With this, the continuous attribute can be turned into a categorical attribute. The optimal split can be found by considering all possible split points and taking the one with the highest information gain. With the continuous-valued attribute sorted, we can find possible split points by identifying the points where an increase in the attribute results in a change to the target class. In this data, for example, when the Temperature moves from 6 to 9, the day with temperature 6 has PlayBall=No, and the day with temperature 9 has PlayBall=Yes. The value for p is set as the mean of the two values of the attribute, so the split between 6 and 9 would have p = 7.5. The information gain can then be computed for the split point by considering data into a set with temperatures less than or equal to 7.5 and greater than 7.5.

This approach identifies all potential split points and values for the Temperature attribute in this data set. Compute the information gained for each possible split point and determine the best choice.

<br>

#### **Step 1: Calculate Original Entropy**

**Original dataset**: [3+, 3-] (3 Yes, 3 No)

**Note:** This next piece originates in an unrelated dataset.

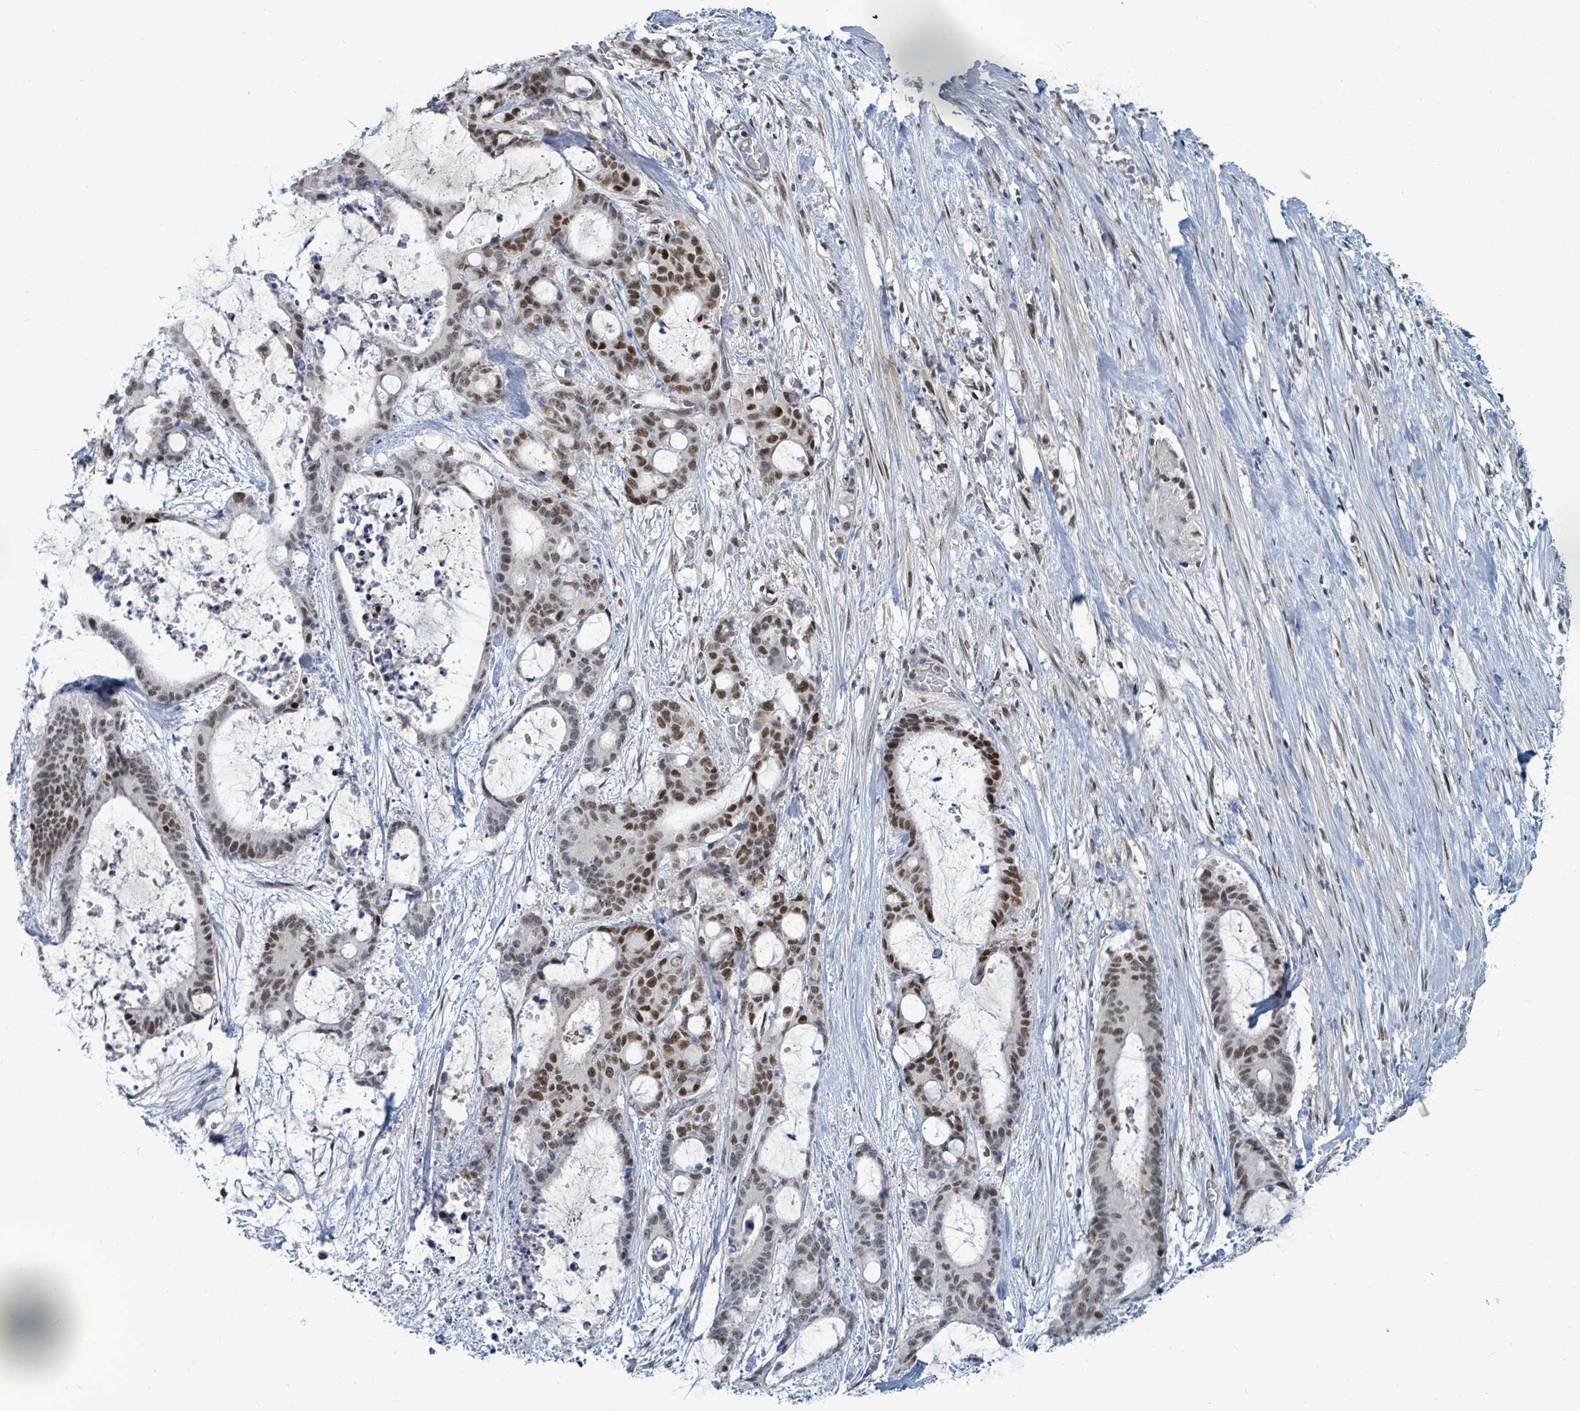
{"staining": {"intensity": "moderate", "quantity": ">75%", "location": "nuclear"}, "tissue": "liver cancer", "cell_type": "Tumor cells", "image_type": "cancer", "snomed": [{"axis": "morphology", "description": "Normal tissue, NOS"}, {"axis": "morphology", "description": "Cholangiocarcinoma"}, {"axis": "topography", "description": "Liver"}, {"axis": "topography", "description": "Peripheral nerve tissue"}], "caption": "A brown stain highlights moderate nuclear positivity of a protein in human liver cholangiocarcinoma tumor cells.", "gene": "UCK1", "patient": {"sex": "female", "age": 73}}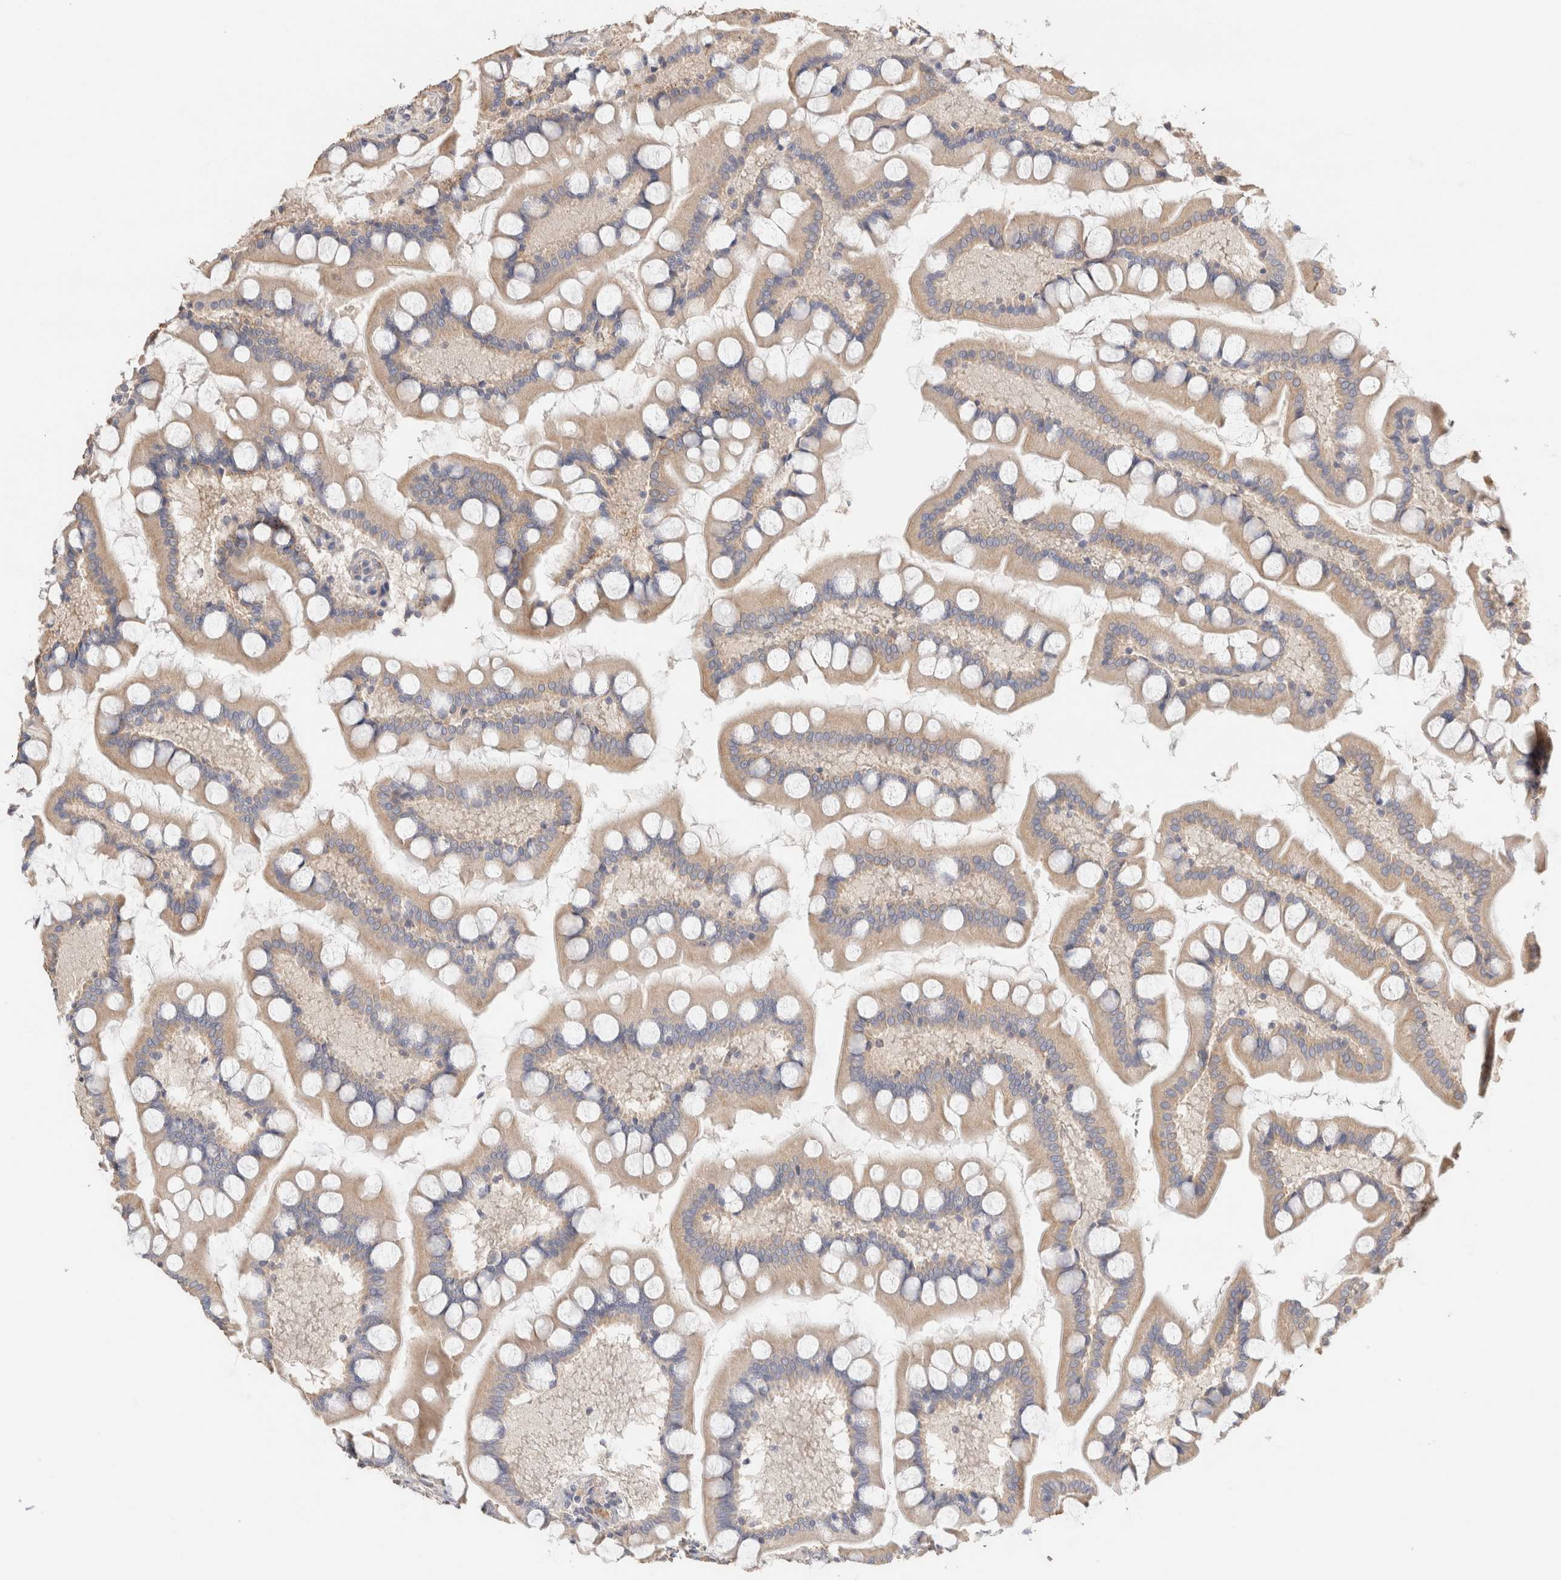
{"staining": {"intensity": "moderate", "quantity": ">75%", "location": "cytoplasmic/membranous"}, "tissue": "small intestine", "cell_type": "Glandular cells", "image_type": "normal", "snomed": [{"axis": "morphology", "description": "Normal tissue, NOS"}, {"axis": "topography", "description": "Small intestine"}], "caption": "Immunohistochemistry of normal small intestine demonstrates medium levels of moderate cytoplasmic/membranous expression in approximately >75% of glandular cells.", "gene": "B3GNTL1", "patient": {"sex": "male", "age": 41}}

$$H(S) = -\frac{3}{6} × log₂\left(\frac{3}{6}\right) - \frac{3}{6} × log₂\left(\frac{3}{6}\right)$$
$$H(S) = -0.5 × log₂(0.5) - 0.5 × log₂(0.5)$$
$$H(S) = -0.5 × (-1.0) - 0.5 × (-1.0) = 1.0$$

#### **Step 2: Identify Potential Split Points**

Looking at consecutive temperature values where Play Ball changes:

1. **Between 6 and 9**: Play Ball changes from No to Yes → p = $\frac{6+9}{2} = 7.5$
2. **Between 18 and 20**: Play Ball changes from Yes to Yes → No change, skip
3. **Between 20 and 22**: Play Ball changes from Yes to No → p = $\frac{20+22}{2} = 21$
4. **Between 22 and 30**: Play Ball changes from No to No → No change, skip

**Valid split points**: p = 7.5 and p = 21

#### **Step 3: Calculate Information Gain for Each Split Point**

**Split Point p = 7.5 (Temperature ≤ 7.5 vs > 7.5)**

**Left subset (≤ 7.5)**: Temperature 6
- Data: [0+, 1-] (0 Yes, 1 No)
- Size: 1

$H(S_{≤7.5}) = 0$ (pure subset)

**Right subset (> 7.5)**: Temperatures 9, 18, 20, 22, 30
- Data: [3+, 2-] (3 Yes, 2 No)
- Size: 5

$H(S_{>7.5}) = -\frac{2}{5} × log₂\left(\frac{2}{5}\right) - \frac{3}{5} × log₂\left(\frac{3}{5}\right) = 0.97$

**Information Gain**:
$IG(S, p=7.5) = H(S) - \frac{1}{6} × H(S_{≤7.5}) - \frac{5}{6} × H(S_{>7.5})$
$IG(S, p=7.5) = 1 - 0 - \frac{5}{6} × 0.97$
$IG(S, p=7.5) = 1 - 0.81 = 0.19$

**Split Point p = 21 (Temperature ≤ 21 vs > 21)**

**Left subset (≤ 21)**: Temperatures 6, 9, 18, 20
- Data: [3+, 1-] (3 Yes, 1 No)
- Size: 4

$H(S_{≤21}) = -\frac{1}{4} × log₂\left(\frac{1}{4}\right) - \frac{3}{4} × log₂\left(\frac{3}{4}\right) = 0.81$

**Right subset (> 21)**: Temperatures 22, 30
- Data: [0+, 2-] (0 Yes, 2 No)
- Size: 2

$H(S_{>21}) = 0$ (pure subset)

**Information Gain**:
$IG(S, p=21) = H(S) - \frac{4}{6} × H(S_{≤21}) - \frac{2}{6} × H(S_{>21})$
$IG(S, p=21) = 1 - \frac{4}{6} × 0.81 - 0$
$IG(S, p=21) = 1 - 0.54 = 0.46$

#### **Step 4: Determine Best Split Point**

Comparing the information gains:
- **p = 7.5**: IG = 0.19
- **p = 21**: IG = 0.46

#### **Conclusion**

**The best split point is p = 21** with an information gain of 0.46.

This split creates:
- **Left branch (Temperature ≤ 21)**: Contains temperatures 6, 9, 18, 20 with outcomes [3+, 1-]
- **Right branch (Temperature > 21)**: Contains temperatures 22, 30 with outcomes [0+, 2-]

The split at p = 21 provides better separation and higher information gain, making it the optimal choice for the continuous Temperature attribute.